Written by Simon Jessop and Sinead Crews
LONDON (Reuters) – Barclays, Britain's biggest lender to the oil and gas industry, told Reuters it will stop lending directly to new oil and gas fields and increase its lending to energy companies expanding fossil fuel production. It has been announced that there will be widespread restrictions.
Given its limited market share, curbs on project financing are not expected to have a significant impact on the company's business. The bank is not among the top 15 largest project finance banks in the world, and most banks have not yet introduced similar restrictions.
Starting in 2025, the bank will curb broad lending to undiversified companies, such as pure-play exploration companies, if more than 10% of spending is earmarked for long-term production expansion.
Laura Barlow, head of sustainability at Barclays Group, said the new policy was part of the bank's efforts to reduce emissions associated with lending and strengthen lending to greener alternatives. Ta.
“It's about increasing our focus on the energy transition,” Barlow said.
Barlow said existing upstream energy customers that breach the 10% threshold will be subject to an enhanced monitoring process that also takes into account investments in customer decarbonization.
“It's not a red line, but … it will inform our risk appetite,” Barlow said.
Barclays joins banks such as HSBC and BNP Paribas in tightening oil and gas lending, increasing lending to sectors such as renewable energy that can help reduce global warming, and aiming to reach $1 trillion in such loans by 2030. is the goal.
ShareAction, the not-for-profit organization that has been pressuring Barclays for more support to tackle climate change, has withdrawn a shareholder resolution calling for Barclays to stop funding new expansion projects in response to new curbs. It was announced that.
Jeanne Martin, the bank's head of banking standards, said the moves to limit lending to expansion projects and set up climate change tests for all customers were good, but He said there were still concerns, such as funding.
“We have unresolved concerns…so we will scrutinize the way banks implement fossil fuel policy and will not hesitate to re-engage if we are…unsatisfied with progress. We have made this clear to the banks,” she said. .
The bank was Europe's largest fossil fuel financier from 2016 to 2022, and the second largest financier in 2022, according to a report by the nonprofit Rainforest Action Network. , most of that funding came from corporate loans rather than project finance.
Barlow said the bank's oil and gas on-balance sheet lending accounted for less than 2% of its total lending activity, and its capital market lending to the sector was less than 3% of its total activity.
Emissions related to Barclays' energy sector lending fell by 32% between 2020 and 2022, achieving its 15% reduction target, the bank said in its 2022 annual report.
Additional restrictions introduced by Barclays include a ban on lending for exploration and production in the Amazon and, from June 2024, on lending to companies that derive more than 20% of their production from unconventional sources such as oil sands. This includes prohibitions.

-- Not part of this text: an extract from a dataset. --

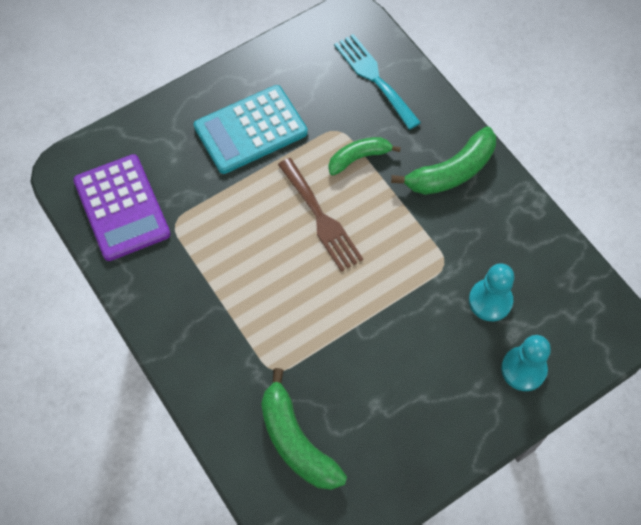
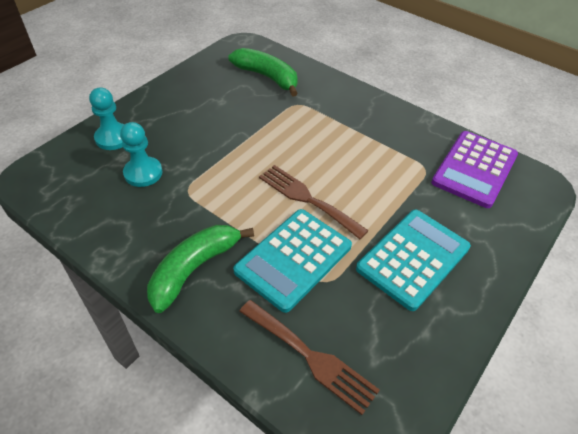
camera: 160 degrees right, 15 degrees down
purple calculator [73,154,171,261] -> purple calculator turned 105 degrees counterclockwise [431,131,518,208]
green banana [328,137,401,176] -> turquoise calculator [233,209,352,313]
turquoise fork [334,34,421,129] -> brown fork [239,300,380,415]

All Barclays Energy business clients must present a transition plan or decarbonization strategy by January 2025, alongside a 2030 methane reduction target, and eliminate unnecessary venting and flaring by 2030. They will be required to make a promise to abolish all of them.
Clients must also set near-term net-zero aligned targets for Scope 1 and 2 emissions (related to their operations and energy usage) by January 2026.
Daniel Hanna, head of sustainable finance, corporate and investment banking at Barclays, said the bank considers more than 80 variables when assessing a client's decarbonization plans, and at its last shareholder meeting 750 client companies. He promised to review the matter.
In January, Barclays announced the creation of a new Energy Transition Group to provide strategic advice to clients on everything from renewable energy to nature-based solutions and carbon capture.